普段からよく話しているから大丈夫と上司は思いますね。それはほとんどの場合勘違いですw。部下は本当に心から言いたいことを言えていますか? 上司にはお決まりのバイアスがあります。それは、「僕はハードルが低い」という誤解。笑っちゃうでしょ。これは私が長年組織の中で働いてきた実感です。ぼぼ全員このバイアスに冒されていると思ってください。だから、ちゃんとしたルールを作り、定期的に1on1をしなければならないのですよ。もちろん、その場でも注意しなければならないことはたくさんあります。例えば、普段と同様の指示の場ではなく、話を聞く場であることを忘れないこと。即ち上司は話すのではなく聞くのだということ。そして、決して否定をしないこと。などです。できない人がほとんどではないでしょうか。

オンラインの使い方

特にコロナ禍における孤立の予防のためには、日常をいかに取り戻すかが大きなテーマです。だらだら一人でPCに向かって時間も忘れ仕事をしてしまう。運動不足。目や肩や背中がひどく疲れる。家族への負担が気がかり。など。在宅勤務が続くとメンタルに支障をきたす社員が増えてきます。
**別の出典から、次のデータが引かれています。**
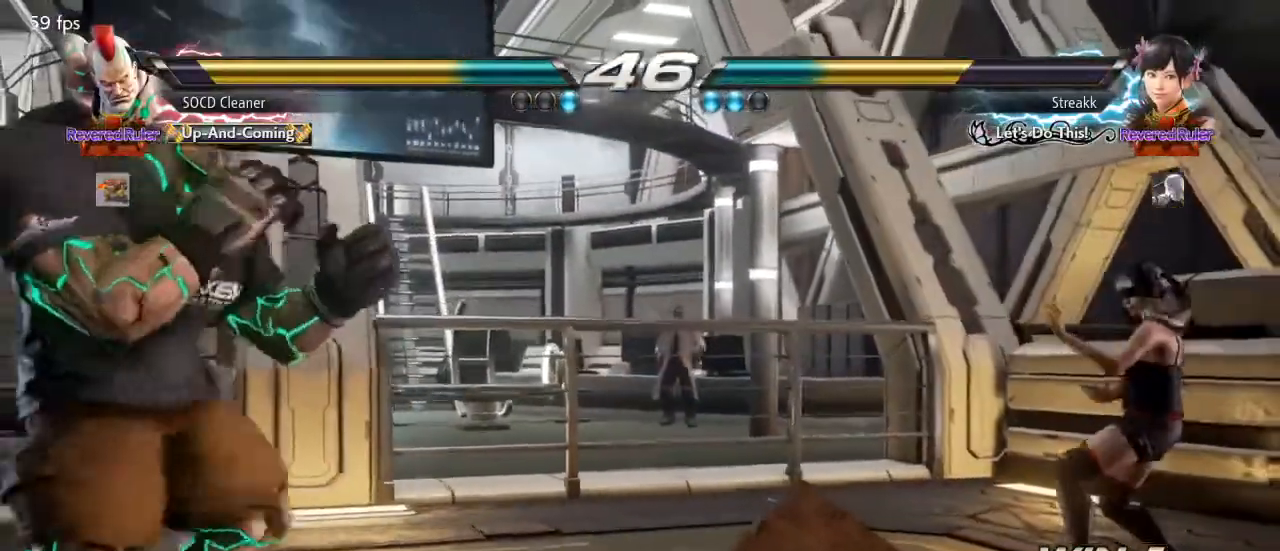
{"buttons": [], "events": [[33, "DPAD_RIGHT", "up"], [100, "DPAD_RIGHT", "down"], [200, "DPAD_RIGHT", "up"], [233, "DPAD_DOWN", "down"], [400, "DPAD_DOWN", "up"]]}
今まで通勤してオフィスでチームで顔を合わせて仕事をしていた時とは全く違う環境に、ストレスを感じます。もちろん、満員電車の通勤時間が無くなり効率が良いなどのメリットはあったとしても、ネガティブな要素は付きまといます。そこで大切なのは、サイクルを取り戻すこと。よく言われていますが、起床時刻を一定にする。チームの習慣を作る。例えば、オンラインで朝礼をしたり、終礼をするのも良いとされています。更に、職場では簡単に行えた雑談をする場を作ることです。オンラインでランチ会をしたり、3時のお茶をしたりするのです。オンライン飲み会も良いとされています。上司が定期的にオンラインを開けておき、誰でも自由に入ってよいことにする手もありますね。昔は「報連相」などと言われていましたが、雑談もしない上司に相談はしないものですね。今は「雑相」と言われ、雑談と相談の区別などせずフランクに話す習慣を作ることが大切だと言われています。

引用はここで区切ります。